La prova dell’opera seconda

Ed è ancora Tre metri sopra il cielo. Dopo l’exploit degli esordi, gli opposti riscontri di vendita di Ho voglia di te e L’odore del tuo respiro confermano che non è male, di tanto in tanto, scrivere per i lettori. Sorretto dall’entusiasmo rinnovato della comunità dei «mocciosi», il rosa confetto dell’amore rassicurante e perbene trionfa sulla passione tormentata, autodistruttiva e autoreferenziale della seconda Melissa; se per il pubblico di Moccia è naturale ritrovarsi in quattrocento pagine montate con ritmo e dialoghi efficaci, l’onda lunga dello scandalo dei Cento colpi non basta a confermare il successo, e a rendere convincente una scrittura faticosa appesantita da troppe metafore.
 
Fare i conti con il libro d’esordio è un po’ la condizione d’esistenza di un’opera seconda. Fare i conti con il bestseller è l’imperativo che si impone all’indomani di ogni caso di successo editoriale. «Fare i conti» con Cento colpi di spazzola prima di andare a dormire (2003) e Tre metri sopra il cielo (2004) – esordi diventati bestseller, anzi «primi libri-casi editoriali-oltre il milione di copie-con rinforzo filmico» – è quello che si trovano a fare autori, editori e pubblico delle opere seconde di Melissa P. e Federico Moccia.
 
L’odore del tuo respiro (2005) e Ho voglia di te (2006) escono a due anni di distanza dai precedenti: hanno una confezione editoriale più ricca (brossura cucita con alette) e un prezzo di copertina più elevato; a istituzionalizzare ulteriormente lo status acquisito, c’è il passaggio a una collana maggiore della medesima casa editrice («Le vele» Fazi, «I Canguri» Feltrinelli). Ho voglia di te vende 700.000 copie nel primo mese, e da quel febbraio 2006 continua a presidiare i primi posti della classifica di narrativa italiana (con incursioni nella top 10 generale), precedendo di poco Tre metri sopra il cielo, ormai acquisito come longseller e cult generazionale (con tanto di diario, calendario, trasposizione in musical). Al contrario, il secondo libro di Melissa P. – che pure supera le 200.000 copie – non riesce mai davvero a imporsi in classifica, né nel gradimento dei lettori. Per il più recente In nome dell’amore (2006), pamphlet di «difesa dell’amore terreno» in forma di lettera al cardinale Camillo Ruini, le cifre sono addirittura nell’ordine di uno zero in meno. In libreria come nella grande distribuzione, è decisamente più facile vedere riproposto lo scandaloso libro d’esordio, piuttosto che i titoli più recenti.

=====

### CONSEGNE
[1] Riduci a un elenco puntato il paragrafo del testo sulle opere seconde di Moccia e Melissa P. che comincia con «L’odore del tuo respiro (2005) e Ho voglia di te (2006) escono», conservandone i fatti principali.
[2] Fornisci il seguito del testo sulle opere seconde di Moccia e Melissa P., partendo dopo la sua ultima frase.

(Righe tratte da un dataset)
=====

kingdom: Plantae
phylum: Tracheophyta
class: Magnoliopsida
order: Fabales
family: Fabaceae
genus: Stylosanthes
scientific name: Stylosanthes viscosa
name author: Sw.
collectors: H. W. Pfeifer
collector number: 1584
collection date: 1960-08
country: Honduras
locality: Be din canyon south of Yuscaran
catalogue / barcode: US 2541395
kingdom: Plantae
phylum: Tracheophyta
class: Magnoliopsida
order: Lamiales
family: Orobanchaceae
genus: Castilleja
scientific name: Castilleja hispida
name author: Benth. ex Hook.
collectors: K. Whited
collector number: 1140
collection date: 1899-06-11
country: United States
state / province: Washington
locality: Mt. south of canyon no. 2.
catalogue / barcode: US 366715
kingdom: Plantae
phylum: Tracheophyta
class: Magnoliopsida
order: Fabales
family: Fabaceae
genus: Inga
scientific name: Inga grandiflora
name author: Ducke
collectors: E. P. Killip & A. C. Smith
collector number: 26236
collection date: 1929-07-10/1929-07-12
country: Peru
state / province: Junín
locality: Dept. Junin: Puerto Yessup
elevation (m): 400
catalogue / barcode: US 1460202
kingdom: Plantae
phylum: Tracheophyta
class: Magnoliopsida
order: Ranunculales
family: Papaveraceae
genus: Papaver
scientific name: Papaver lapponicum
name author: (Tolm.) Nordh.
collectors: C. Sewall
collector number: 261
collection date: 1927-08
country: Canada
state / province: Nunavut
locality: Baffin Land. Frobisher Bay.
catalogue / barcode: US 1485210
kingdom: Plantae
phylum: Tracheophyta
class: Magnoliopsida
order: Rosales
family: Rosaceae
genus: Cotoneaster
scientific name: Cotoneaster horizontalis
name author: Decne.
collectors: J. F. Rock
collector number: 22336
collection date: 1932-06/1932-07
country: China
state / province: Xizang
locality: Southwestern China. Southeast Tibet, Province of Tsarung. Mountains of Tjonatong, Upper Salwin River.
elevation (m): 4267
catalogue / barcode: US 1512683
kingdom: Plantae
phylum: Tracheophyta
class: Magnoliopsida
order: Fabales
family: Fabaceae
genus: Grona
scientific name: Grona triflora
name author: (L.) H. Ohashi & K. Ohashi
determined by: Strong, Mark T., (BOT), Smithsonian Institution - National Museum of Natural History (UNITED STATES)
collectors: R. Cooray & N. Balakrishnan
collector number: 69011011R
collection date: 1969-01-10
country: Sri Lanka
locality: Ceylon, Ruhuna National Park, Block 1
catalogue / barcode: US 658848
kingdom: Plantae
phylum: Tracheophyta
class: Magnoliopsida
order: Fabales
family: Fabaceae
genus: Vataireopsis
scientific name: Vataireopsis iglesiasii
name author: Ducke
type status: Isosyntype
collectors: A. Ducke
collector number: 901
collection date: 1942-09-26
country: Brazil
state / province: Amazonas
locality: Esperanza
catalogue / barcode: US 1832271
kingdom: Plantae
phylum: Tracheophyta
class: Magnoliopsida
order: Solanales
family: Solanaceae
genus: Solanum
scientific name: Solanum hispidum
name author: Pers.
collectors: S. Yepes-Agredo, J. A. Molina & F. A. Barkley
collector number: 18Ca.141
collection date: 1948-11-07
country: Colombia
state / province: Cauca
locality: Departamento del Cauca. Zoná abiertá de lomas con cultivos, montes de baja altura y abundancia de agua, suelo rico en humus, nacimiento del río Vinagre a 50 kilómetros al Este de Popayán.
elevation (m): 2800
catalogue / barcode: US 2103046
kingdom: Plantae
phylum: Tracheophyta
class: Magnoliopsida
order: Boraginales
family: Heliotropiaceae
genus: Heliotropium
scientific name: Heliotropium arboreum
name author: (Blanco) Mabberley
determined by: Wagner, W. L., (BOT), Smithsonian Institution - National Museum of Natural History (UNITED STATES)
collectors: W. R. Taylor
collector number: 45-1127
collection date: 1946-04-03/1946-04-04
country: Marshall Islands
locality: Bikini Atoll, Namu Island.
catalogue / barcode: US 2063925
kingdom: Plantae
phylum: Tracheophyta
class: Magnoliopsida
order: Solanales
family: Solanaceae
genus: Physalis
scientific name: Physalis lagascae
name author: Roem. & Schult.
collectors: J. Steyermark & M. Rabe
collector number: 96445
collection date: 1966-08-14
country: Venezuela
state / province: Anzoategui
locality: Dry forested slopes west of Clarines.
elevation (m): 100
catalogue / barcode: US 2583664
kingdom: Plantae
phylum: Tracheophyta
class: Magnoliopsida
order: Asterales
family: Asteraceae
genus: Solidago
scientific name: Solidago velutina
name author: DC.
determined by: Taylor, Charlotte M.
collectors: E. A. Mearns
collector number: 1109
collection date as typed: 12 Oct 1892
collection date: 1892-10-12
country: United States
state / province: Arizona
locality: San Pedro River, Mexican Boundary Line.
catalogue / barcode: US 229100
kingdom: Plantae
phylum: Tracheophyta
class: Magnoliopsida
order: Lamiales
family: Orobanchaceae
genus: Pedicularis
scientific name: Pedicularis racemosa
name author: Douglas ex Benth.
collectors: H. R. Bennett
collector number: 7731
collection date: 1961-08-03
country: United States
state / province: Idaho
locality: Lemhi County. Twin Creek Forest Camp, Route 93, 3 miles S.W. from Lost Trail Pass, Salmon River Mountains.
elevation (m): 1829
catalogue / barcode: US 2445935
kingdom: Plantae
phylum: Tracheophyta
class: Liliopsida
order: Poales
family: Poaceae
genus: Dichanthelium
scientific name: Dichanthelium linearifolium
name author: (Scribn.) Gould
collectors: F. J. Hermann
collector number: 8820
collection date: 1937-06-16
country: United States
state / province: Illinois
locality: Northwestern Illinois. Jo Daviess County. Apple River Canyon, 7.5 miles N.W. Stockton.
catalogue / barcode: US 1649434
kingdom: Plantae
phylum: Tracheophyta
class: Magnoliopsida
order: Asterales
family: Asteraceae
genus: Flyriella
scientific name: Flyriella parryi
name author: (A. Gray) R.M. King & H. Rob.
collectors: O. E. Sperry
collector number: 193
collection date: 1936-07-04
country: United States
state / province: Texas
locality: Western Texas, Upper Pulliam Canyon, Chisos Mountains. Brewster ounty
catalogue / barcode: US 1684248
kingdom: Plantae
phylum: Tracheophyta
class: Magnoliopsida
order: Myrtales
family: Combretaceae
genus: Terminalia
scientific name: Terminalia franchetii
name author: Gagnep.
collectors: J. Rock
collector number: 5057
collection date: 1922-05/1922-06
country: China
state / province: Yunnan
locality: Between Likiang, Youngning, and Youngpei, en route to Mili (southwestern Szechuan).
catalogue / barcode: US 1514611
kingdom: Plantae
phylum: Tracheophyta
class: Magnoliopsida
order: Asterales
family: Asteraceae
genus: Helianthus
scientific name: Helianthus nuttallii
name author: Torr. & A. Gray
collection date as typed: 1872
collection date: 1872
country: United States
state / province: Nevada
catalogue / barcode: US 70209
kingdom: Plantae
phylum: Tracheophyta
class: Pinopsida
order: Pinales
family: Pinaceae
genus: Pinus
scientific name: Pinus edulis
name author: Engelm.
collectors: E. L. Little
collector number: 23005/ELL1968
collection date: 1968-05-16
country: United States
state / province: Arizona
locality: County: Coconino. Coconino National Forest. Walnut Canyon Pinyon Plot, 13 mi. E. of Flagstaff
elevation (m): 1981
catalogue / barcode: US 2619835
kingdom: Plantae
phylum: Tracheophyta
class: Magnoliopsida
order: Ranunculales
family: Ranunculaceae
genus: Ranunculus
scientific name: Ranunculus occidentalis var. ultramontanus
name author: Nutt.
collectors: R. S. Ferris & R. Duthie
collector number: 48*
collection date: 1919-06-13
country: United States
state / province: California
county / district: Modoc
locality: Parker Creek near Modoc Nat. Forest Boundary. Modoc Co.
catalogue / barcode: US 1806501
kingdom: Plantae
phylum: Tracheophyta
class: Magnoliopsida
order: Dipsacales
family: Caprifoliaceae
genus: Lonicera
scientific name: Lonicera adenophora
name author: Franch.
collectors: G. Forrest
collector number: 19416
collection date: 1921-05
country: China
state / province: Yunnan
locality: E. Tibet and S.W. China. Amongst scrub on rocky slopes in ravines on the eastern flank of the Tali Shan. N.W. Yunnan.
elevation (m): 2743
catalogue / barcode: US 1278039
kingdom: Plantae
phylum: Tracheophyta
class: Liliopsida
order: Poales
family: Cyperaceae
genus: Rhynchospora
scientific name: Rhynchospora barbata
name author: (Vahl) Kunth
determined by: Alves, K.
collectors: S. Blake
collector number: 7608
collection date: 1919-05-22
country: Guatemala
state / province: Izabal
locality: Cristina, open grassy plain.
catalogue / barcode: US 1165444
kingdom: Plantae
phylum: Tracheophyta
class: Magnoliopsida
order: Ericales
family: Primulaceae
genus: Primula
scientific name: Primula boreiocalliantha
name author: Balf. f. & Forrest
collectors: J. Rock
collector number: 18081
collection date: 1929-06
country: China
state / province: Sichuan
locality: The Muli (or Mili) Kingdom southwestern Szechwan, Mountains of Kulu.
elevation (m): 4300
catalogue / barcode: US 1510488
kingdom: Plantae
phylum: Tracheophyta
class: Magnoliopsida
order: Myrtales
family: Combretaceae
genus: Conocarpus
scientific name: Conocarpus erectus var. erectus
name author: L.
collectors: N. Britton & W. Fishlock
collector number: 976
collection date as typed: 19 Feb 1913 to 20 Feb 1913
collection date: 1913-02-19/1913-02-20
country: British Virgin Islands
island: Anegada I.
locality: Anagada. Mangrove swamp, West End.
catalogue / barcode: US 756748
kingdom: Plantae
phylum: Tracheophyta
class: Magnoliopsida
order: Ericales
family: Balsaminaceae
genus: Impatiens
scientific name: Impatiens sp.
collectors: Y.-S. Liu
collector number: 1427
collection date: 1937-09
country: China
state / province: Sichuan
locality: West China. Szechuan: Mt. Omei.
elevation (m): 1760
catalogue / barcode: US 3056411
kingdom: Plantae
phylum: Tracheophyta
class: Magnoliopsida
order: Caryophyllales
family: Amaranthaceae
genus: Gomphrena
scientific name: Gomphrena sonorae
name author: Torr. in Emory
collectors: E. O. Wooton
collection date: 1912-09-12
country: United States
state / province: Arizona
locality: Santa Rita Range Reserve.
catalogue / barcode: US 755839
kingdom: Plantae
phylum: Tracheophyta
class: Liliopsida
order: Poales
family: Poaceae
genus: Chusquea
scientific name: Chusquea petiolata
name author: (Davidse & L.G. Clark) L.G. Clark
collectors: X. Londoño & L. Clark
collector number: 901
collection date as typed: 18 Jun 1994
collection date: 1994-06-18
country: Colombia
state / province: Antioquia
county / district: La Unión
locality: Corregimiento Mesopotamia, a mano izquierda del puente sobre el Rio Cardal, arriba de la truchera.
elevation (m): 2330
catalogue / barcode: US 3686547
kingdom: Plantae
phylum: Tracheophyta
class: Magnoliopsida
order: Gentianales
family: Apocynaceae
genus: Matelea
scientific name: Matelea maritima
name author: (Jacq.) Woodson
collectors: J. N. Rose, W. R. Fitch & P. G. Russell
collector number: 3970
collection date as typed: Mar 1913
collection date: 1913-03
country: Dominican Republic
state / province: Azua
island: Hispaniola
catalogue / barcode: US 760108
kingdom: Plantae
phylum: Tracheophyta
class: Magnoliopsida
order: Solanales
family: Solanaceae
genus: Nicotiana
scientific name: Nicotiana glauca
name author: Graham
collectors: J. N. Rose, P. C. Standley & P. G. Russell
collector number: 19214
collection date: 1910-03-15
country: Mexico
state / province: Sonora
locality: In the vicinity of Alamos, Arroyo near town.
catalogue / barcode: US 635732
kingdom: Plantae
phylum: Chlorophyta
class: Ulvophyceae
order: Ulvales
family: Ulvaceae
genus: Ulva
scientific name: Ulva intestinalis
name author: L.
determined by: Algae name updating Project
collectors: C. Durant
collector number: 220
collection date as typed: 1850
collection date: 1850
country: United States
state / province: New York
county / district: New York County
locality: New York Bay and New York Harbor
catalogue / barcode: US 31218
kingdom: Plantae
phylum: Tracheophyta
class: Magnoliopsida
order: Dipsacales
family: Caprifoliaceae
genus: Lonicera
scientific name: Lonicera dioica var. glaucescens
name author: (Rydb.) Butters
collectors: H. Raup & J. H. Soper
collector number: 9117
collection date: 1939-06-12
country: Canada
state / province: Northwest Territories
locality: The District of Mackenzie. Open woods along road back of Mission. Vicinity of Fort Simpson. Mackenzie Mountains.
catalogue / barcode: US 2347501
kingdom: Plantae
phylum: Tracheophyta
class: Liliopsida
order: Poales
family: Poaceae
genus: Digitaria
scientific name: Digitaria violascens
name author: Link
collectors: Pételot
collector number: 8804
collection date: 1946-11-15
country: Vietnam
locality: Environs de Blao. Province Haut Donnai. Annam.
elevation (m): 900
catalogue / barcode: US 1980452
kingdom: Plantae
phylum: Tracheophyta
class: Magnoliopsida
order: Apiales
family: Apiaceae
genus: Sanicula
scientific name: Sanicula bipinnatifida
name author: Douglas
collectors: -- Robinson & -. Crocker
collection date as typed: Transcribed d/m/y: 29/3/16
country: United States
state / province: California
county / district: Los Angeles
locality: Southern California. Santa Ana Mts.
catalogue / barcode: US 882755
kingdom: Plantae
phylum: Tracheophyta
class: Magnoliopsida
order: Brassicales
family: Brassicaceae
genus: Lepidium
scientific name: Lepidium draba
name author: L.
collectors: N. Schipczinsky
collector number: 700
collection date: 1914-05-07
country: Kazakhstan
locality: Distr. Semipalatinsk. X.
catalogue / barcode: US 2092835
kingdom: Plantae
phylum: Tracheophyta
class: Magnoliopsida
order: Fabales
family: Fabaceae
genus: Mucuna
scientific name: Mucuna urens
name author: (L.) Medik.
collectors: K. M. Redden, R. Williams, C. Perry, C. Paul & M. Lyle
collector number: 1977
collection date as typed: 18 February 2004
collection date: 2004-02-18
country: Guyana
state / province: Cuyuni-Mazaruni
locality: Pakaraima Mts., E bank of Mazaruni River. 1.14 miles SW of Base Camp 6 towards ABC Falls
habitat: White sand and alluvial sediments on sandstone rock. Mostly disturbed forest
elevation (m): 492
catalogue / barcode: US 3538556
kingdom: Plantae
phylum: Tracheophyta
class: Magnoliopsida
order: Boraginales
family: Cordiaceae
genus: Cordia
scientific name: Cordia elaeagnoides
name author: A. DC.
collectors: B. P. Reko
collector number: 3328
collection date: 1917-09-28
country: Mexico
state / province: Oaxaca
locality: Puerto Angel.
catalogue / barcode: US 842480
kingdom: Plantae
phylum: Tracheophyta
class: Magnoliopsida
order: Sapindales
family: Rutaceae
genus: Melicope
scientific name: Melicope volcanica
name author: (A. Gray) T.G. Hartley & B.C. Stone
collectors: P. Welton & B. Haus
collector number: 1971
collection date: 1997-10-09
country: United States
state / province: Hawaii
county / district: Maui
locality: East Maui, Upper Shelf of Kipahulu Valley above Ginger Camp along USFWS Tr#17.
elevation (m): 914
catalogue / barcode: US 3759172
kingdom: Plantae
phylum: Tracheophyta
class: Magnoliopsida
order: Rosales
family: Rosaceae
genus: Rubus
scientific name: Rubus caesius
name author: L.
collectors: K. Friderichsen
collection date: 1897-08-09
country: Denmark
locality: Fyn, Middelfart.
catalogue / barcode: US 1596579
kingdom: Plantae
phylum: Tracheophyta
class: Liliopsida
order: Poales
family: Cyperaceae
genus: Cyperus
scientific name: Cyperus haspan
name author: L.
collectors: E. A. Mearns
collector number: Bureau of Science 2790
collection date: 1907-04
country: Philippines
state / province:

=====

### RISPOSTE PER CONSEGNA
[1]
- L’odore del tuo respiro (2005) e Ho voglia di te (2006) escono due anni dopo i libri precedenti, con una confezione più ricca (brossura cucita con alette) e un prezzo di copertina più alto.
- Entrambi passano a una collana maggiore della stessa casa editrice («Le vele» Fazi, «I Canguri» Feltrinelli).
- Ho voglia di te vende 700.000 copie nel primo mese. Da febbraio 2006 resta ai primi posti della classifica di narrativa italiana, con incursioni nella top 10 generale. Precede di poco Tre metri sopra il cielo, ormai longseller e cult generazionale.
- Il secondo libro di Melissa P. supera le 200.000 copie, ma non si impone mai davvero né in classifica né nel gradimento dei lettori.
- In nome dell’amore (2006) è un pamphlet in forma di lettera al cardinale Camillo Ruini. Le sue cifre sono nell’ordine di uno zero in meno.
- In libreria e nella grande distribuzione si vede riproposto più facilmente il libro d’esordio che i titoli più recenti.

[2]
Insomma, mentre la comunità dei «mocciosi» ha continuato a riconoscersi nella nuova opera, il dialogo con l’ampio pubblico di lettori del primo romanzo, nel caso di Melissa, è andato in crisi. Il sospetto che nasce è che tale diversa risposta di mercato lasciando perdere, almeno in prima istanza, ogni giudizio di riuscita e valore letterario – si spieghi a partire dal fatto che anche e soprattutto i lettori (come gli autori e i dirigenti editoriali, ma con modalità proprie) «fanno i conti con il bestseller d’esordio» nel momento in cui si accostano a un’opera seconda.
Va detto che, se pure è certamente vero che i successi non si replicano a comando, in entrambi i casi non sono mancati i tentativi di far scattare la fidelizzazione attraverso strategie di comunicazione – più che legittime – volte a tenersi stretto il ragguardevole «patrimonio lettori reali» (gli acquirenti del primo libro), sfruttando l’onda lunga del successo precedente.
Feltrinelli mantiene, dal primo al secondo Moccia, lo stesso riconoscibile lettering di copertina e una certa cerulea dominante cromatica, collocando invece sulla fascetta gli strilli a carattere più promozionale: «Tre metri sopra il cielo / Un milione di copie / E la storia continua»; in più, inserisce sul secondo risvolto un blurb d’autore dello stesso Moccia: «Tornano Step e Babi, insieme a Paolo, Pallina, Daniela […] nomi che conosciamo bene. E che tornano ora, per mischiarsi con altri nuovi […]. Perché il gioco della vita non si ferma. […]». Scelta questa sì piuttosto originale, che però avvalora la peculiare condizione di «bestseller dal basso» di Tre metri sopra il cielo (il passaparola e le fotocopie vs le recensioni o il sostegno degli opinion makers) e si dimostra coerente con il basso profilo tenuto dall’autore, star di incontri e presentazioni librarie gremiti di giovani, ma fedele al proprio ruolo di «amico adulto», in contatto pressoché giornaliero con la comunità dei propri lettori attraverso un blog partecipatissimo, vivace e ad alto contenuto emotivo. Sono le sue parole, la sua empatia nei confronti dei ragazzi – che la comunità di riferimento ben conosce – a diventare così necessaria e sufficiente garanzia della qualità e piacevolezza del secondo libro.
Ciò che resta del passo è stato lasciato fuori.